Figure A. Data type mappings between SQL Server 2000 and Oracle databases
Alternative procedures to set up linked servers
Administrators also can create and configure a linked server by executing procedures from the SQL Server 2000 Query Analyzer. This technique uses sp_addlinkedserver to set up the linked server, as follows:
sp_addlinkedserver [ @server = 'server_name' ]

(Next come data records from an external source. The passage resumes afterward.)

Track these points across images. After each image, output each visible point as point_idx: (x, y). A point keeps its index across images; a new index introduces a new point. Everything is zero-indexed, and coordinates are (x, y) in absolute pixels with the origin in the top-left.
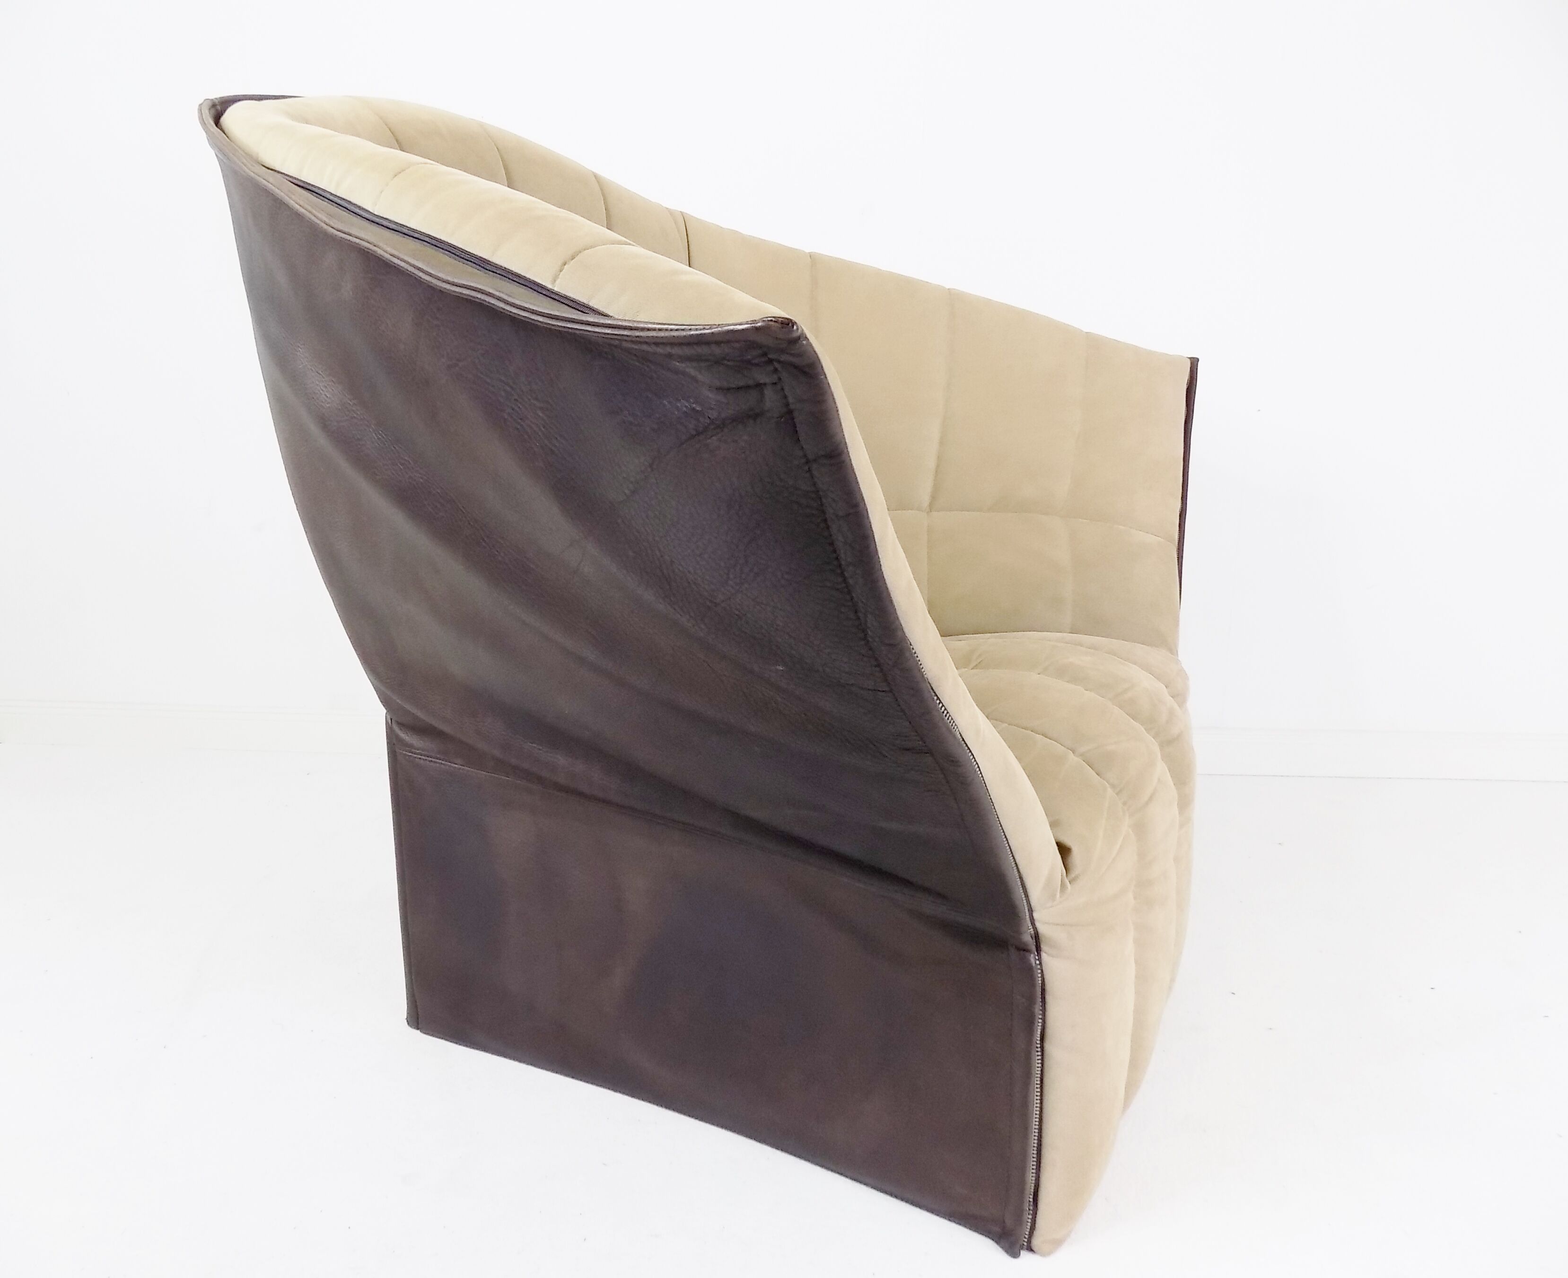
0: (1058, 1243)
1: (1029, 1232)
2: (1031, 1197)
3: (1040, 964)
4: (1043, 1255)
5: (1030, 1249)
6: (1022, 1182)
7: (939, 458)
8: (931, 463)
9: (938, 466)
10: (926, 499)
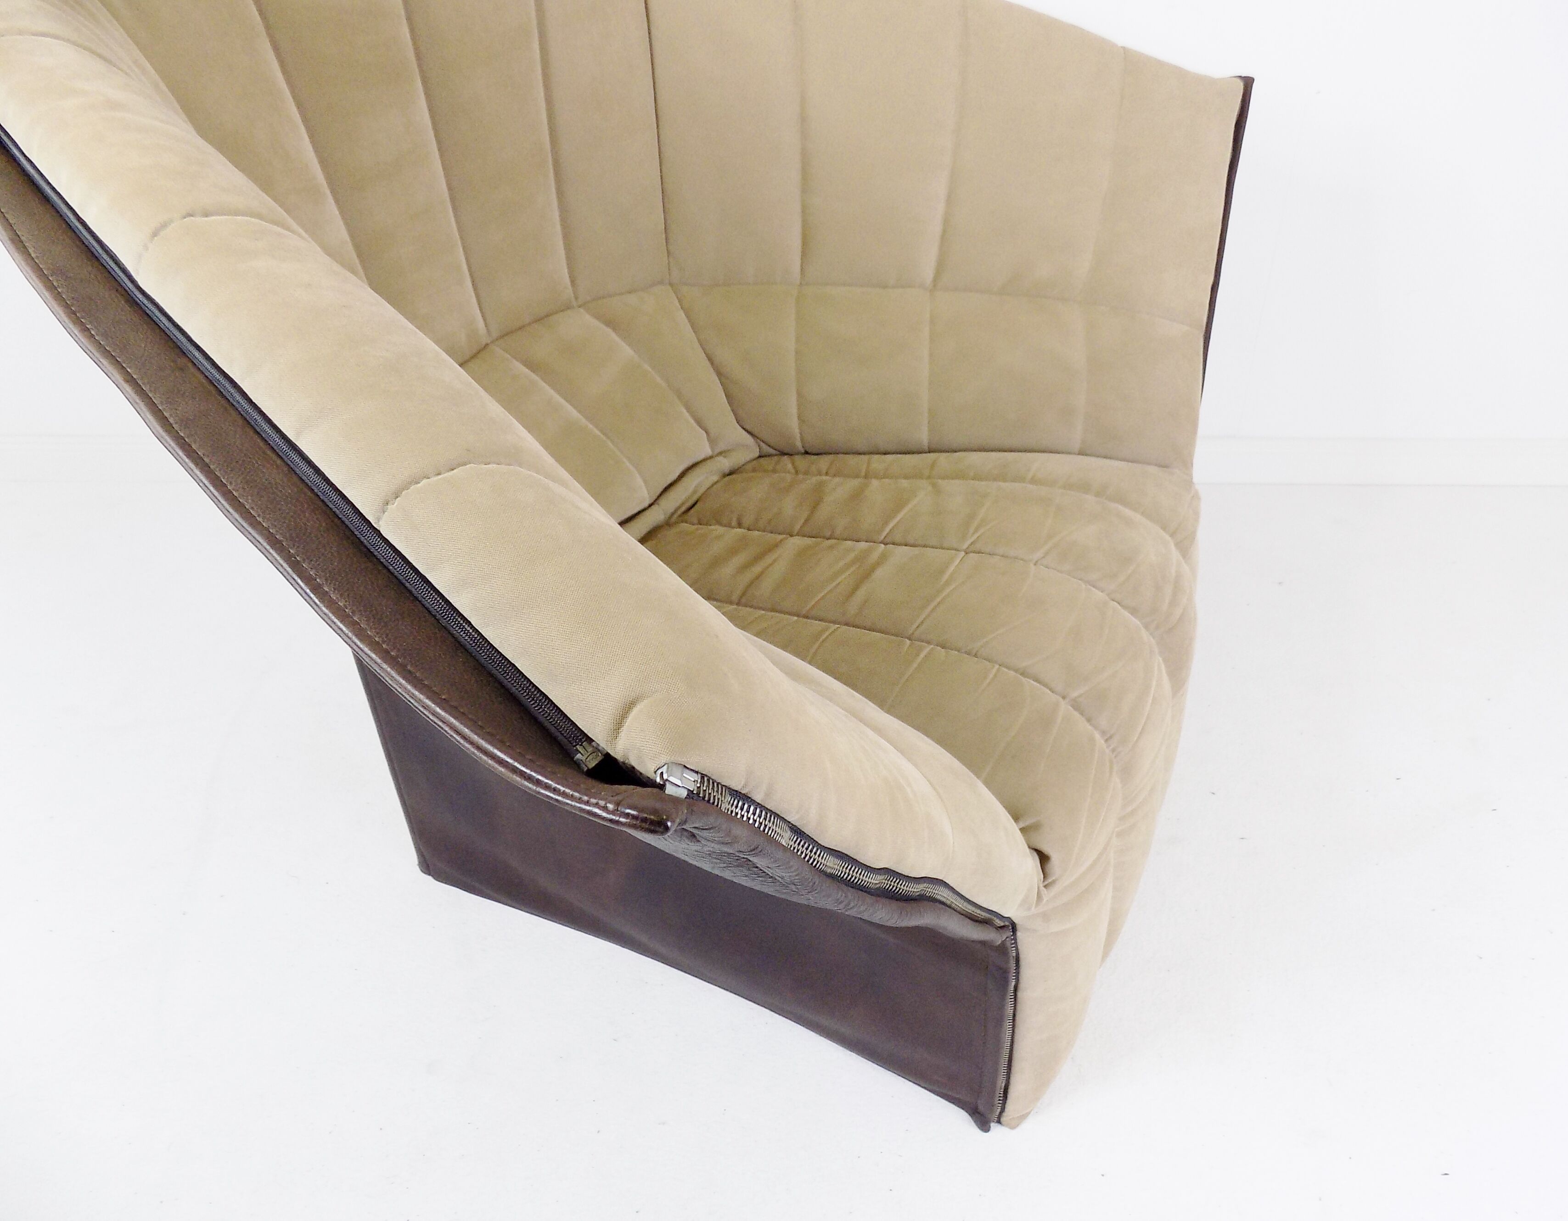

[ , [ @srvproduct = ] 'product_name' ]
[ , [ @provider = ] 'provider_name' ]
[ , [ @datasrc = ] 'data_source' ]
[ , [ @location = ] 'location' ]
[ , [ @provstr = ] 'provider_string' ]
[ , [ @catalog = ] 'catalog' ]
- server_name: Name of the linked server
- product_name: Product name of the data source to be added as a linked server
- provider_name: The OLE DB provider corresponding to the data source
- data_source: Source interpreted by the provider
- location: Database location
- provider_string: Provider-specific connection string
- catalog: Catalog used while making connection to the provider
For example, administrators might enter:
Exec sp_addlinkedserver 'server_name','oracle', 'msdaora','data source alias'
The next step is the login setup for the linked server:
sp_addlinkedsrvlogin [ @rmtsrvname = ] 'rmtsrvname'
[ , [ @useself = ] 'useself' ]
[ , [ @locallogin = ] 'locallogin' ]
[ , [ @rmtuser = ] 'rmtuser' ]
[ , [ @rmtpassword = ] 'rmtpassword'
- Rmtsrvname: Linked server name to be used
- useself: A true value (the default) indicates that SQL Server 2000 users can use their credentials to connect to the remote server (Oracle9i) login. A false value requires rmtuser and rmtpassword commands to determine the name of the login
- locallogin: Name to log in on local server
- rmtuser: User name for logging into the Oracle database
- rmtpassword: Password for logging into the Oracle database
For example, administrators might enter:
Exec sp_addlinkedsrvlogin 'server name', 'false','NULL'. ''ora_login'', ''ora_password''
This process is useful when creating multiple linked servers.